Désagrégation – L’édito de Patrice Chabanet
La succession des manifestations, de plus en plus imposantes, contre Bouteflika fait penser à une autre séquence qui, elle, s’est jouée en Europe. C’était en 1989. Chaque lundi, des centaines, puis des dizaines de milliers de manifestants défilaient dans les rues de Leipzig, pour réclamer la démocratisation de l’ex-RDA. Un combat qui a fini par payer, en faisant imploser la dictature communiste et qui s’est terminée par la réunification de l’Allemagne. Dans l’Algérie d’aujourd’hui, les défilés suivent aussi un rituel, celui du vendredi. Autre point commun : le mouvement de contestation se veut pacifique, comme il l’était en Allemagne de l’Est. En cela, les opposants au cinquième mandat de Bouteflika se montrent particulièrement avisés : l’absence de violences ôte tout prétexte au pouvoir en place pour se lancer dans une hasardeuse politique de répression. Et, du même coup, le mouvement gagne en popularité. Pas de casse, pas d’affrontement avec la police, ce sont des milliers de manifestants supplémentaires.

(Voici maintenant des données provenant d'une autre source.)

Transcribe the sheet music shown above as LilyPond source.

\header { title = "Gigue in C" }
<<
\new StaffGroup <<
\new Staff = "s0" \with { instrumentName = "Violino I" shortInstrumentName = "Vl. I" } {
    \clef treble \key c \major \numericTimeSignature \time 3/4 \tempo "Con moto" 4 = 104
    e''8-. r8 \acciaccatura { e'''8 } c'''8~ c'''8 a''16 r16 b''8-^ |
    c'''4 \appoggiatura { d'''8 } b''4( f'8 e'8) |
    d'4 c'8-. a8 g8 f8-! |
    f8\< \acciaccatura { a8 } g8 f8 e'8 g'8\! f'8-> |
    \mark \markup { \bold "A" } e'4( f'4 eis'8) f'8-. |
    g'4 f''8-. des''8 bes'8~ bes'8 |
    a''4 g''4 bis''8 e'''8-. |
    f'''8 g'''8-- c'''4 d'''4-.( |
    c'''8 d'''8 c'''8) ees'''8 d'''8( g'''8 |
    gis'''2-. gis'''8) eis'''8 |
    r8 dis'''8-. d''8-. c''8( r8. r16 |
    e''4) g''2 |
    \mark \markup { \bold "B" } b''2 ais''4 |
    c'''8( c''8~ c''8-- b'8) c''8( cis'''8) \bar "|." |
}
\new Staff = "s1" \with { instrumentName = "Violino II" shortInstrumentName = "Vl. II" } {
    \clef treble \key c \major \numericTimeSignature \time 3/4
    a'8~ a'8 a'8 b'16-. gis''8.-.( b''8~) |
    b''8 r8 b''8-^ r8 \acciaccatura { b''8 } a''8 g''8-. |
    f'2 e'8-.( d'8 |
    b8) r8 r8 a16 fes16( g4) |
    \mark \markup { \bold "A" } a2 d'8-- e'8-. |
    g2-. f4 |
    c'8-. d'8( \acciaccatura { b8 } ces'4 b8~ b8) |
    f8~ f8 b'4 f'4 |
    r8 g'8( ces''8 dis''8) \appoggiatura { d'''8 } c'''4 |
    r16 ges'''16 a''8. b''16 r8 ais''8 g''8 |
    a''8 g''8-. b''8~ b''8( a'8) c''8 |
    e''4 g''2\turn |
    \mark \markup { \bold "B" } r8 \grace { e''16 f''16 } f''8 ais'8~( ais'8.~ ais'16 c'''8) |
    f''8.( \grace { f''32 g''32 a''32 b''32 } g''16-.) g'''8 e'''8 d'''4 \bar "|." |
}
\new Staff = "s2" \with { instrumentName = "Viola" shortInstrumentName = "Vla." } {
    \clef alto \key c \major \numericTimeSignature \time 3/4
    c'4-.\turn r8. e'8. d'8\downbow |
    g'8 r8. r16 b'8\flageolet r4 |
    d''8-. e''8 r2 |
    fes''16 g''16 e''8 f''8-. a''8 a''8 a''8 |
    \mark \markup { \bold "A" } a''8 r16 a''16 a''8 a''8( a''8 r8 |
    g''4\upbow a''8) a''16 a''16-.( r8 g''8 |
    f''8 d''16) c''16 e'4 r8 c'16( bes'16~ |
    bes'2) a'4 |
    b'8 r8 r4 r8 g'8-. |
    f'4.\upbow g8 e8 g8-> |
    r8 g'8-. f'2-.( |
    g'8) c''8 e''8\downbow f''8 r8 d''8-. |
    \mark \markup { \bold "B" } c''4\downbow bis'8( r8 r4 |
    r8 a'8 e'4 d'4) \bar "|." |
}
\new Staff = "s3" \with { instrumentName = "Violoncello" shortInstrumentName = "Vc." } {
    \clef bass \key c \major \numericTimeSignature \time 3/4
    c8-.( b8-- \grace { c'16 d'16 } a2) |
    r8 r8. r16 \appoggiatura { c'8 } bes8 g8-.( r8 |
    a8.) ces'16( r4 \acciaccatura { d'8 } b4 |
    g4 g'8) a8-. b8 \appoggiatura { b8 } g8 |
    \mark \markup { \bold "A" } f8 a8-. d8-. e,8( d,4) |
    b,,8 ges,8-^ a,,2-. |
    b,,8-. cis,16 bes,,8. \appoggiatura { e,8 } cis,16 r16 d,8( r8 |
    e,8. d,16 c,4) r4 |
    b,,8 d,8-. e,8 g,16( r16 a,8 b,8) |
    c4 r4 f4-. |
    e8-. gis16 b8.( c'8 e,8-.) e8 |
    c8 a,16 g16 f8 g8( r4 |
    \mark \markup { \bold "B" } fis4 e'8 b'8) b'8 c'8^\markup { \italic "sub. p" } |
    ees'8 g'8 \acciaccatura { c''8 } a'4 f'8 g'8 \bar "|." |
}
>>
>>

De toute évidence, le pouvoir ne sait plus quoi faire, à commencer par le président dont on se demande s’il est encore conscient de ce qui se passe dans son pays. Les revendications s’élargissent pour devenir une opposition frontale, non plus seulement contre la « momie » de Genève, mais contre le système. Les avocats, les médecins, les journalistes, les intellectuels montent au front de la contestation. Plus grave pour le régime : des soutiens le lâchent, comme les associations d’anciens combattants. Quand le navire coule…Le processus de désagrégation est tellement avancé que peu de responsables politiques veulent se compromettre avec un système en fin de course. Quant à l’armée, du moins au niveau de la troupe, elle n’est sûrement pas fiable pour casser le mouvement. La seule question qui vaille aujourd’hui est la suivante : comment le peuple algérien va-t-il transformer la victoire qu’il a déjà remportée dans la rue ? Nombreux sont ceux qui voudraient savoir. Pas seulement en Algérie.